UC San Diego
Justice and Its Others: On the Politics of Redress for Japanese Latin Americans
- Author(s): Kozen, Cathleen Kiyomi
- Advisor(s): Espiritu, Yen
- et al.
In 2013, the Civil Liberties Act (CLA) of 1988, the U.S. government legislation which provided for a formal apology and a payment of $20,000 to each surviving Japanese American citizen and Japanese resident alien interned during World War II, celebrated its twentieth-fifth anniversary. Indeed, since its passage, the CLA has been upheld as a piece of “landmark legislation”—a precedent and even a model for subsequent redress and reparations movements; these are movements not only within the U.S. but around the world. Still, I find that the so-called “success” of Japanese American redress remains haunted—haunted by the memories of the 2,264 Japanese Latin Americans (JLAs) who were, in effect, kidnapped upon U.S. order by the governments of thirteen Latin American countries and brought to U.S. concentration camps whereby hundreds were then used in a U.S. hostage exchange program with Japan. Despite their efforts, these internees were denied recognition under the CLA and only after filing a class-action lawsuit against the U.S. government in 1998 were offered a sum of just $5,000. This dissertation maps the varied discourses marking the subsequent attempts at governmental redress for the JLA deportation and internment program over the last thirty some years. Probing the question of historical justice for racialized state violence within the overlapping contexts of U.S. empire and international human rights regimes, it asks: What are the transformative possibilities and limits of “redress” as the late-modern paradigmatic logic for racial/social justice, including its underlying liberal humanist ethicality of violence, redemption and justice?

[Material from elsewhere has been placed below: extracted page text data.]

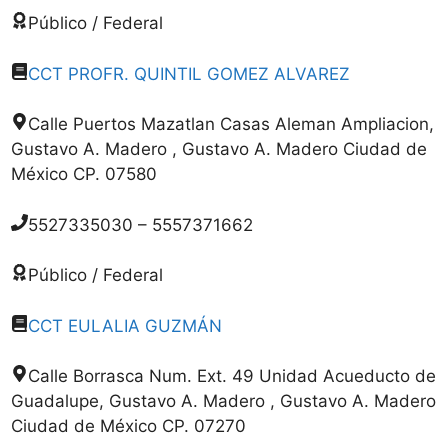
Público / Federal
CCT PROFR. QUINTIL GOMEZ ALVAREZ
Calle Puertos Mazatlan Casas Aleman Ampliacion,
Gustavo A. Madero , Gustavo A. Madero Ciudad de
México CP. 07580
5527335030 – 5557371662
Público / Federal
CCT EULALIA GUZMÁN
Calle Borrasca Num. Ext. 49 Unidad Acueducto de
Guadalupe, Gustavo A. Madero , Gustavo A. Madero
Ciudad de México CP. 07270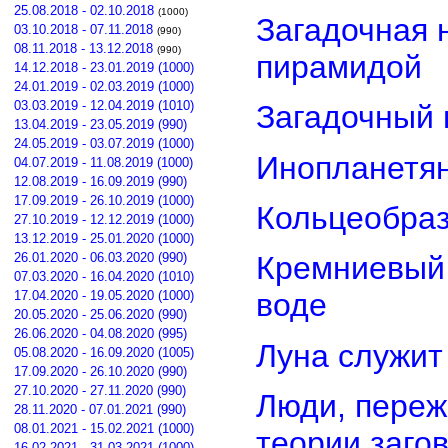
25.08.2018 - 02.10.2018
(1000)
Загадочная 
03.10.2018 - 07.11.2018
(990)
08.11.2018 - 13.12.2018
(990)
пирамидой
14.12.2018 - 23.01.2019 (1000)
24.01.2019 - 02.03.2019 (1000)
03.03.2019 - 12.04.2019 (1010)
Загадочный 
13.04.2019 - 23.05.2019 (990)
24.05.2019 - 03.07.2019 (1000)
Инопланетян
04.07.2019 - 11.08.2019 (1000)
12.08.2019 - 16.09.2019 (990)
17.09.2019 - 26.10.2019 (1000)
Кольцеобра
27.10.2019 - 12.12.2019 (1000)
13.12.2019 - 25.01.2020 (1000)
26.01.2020 - 06.03.2020 (990)
Кремниевый
07.03.2020 - 16.04.2020 (1010)
воде
17.04.2020 - 19.05.2020 (1000)
20.05.2020 - 25.06.2020 (990)
26.06.2020 - 04.08.2020 (995)
Луна служит
05.08.2020 - 16.09.2020 (1005)
17.09.2020 - 26.10.2020 (990)
27.10.2020 - 27.11.2020 (990)
Люди, переж
28.11.2020 - 07.01.2021 (990)
08.01.2021 - 15.02.2021 (1000)
теории заго
16.02.2021 - 31.03.2021 (1000)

What does this case in particular open up in terms of the politics of knowledge and historical justice concerning U.S. global reach and hegemony in the Americas and U.S. empire more broadly at the current global historical moment? Ultimately, this project, deploying a rigorously interdisciplinary approach, both illuminates the very paradigmatic violence of redress as late-modern juridical justice, including its formative role as a fundamental condition of U.S. empire since the end of the cold war, and, at the same time, reveals the very paradigmatic productivity of such violence—its opening up of alternative imaginings and praxis of justice located not within the law itself but precisely in its critique and deconstruction.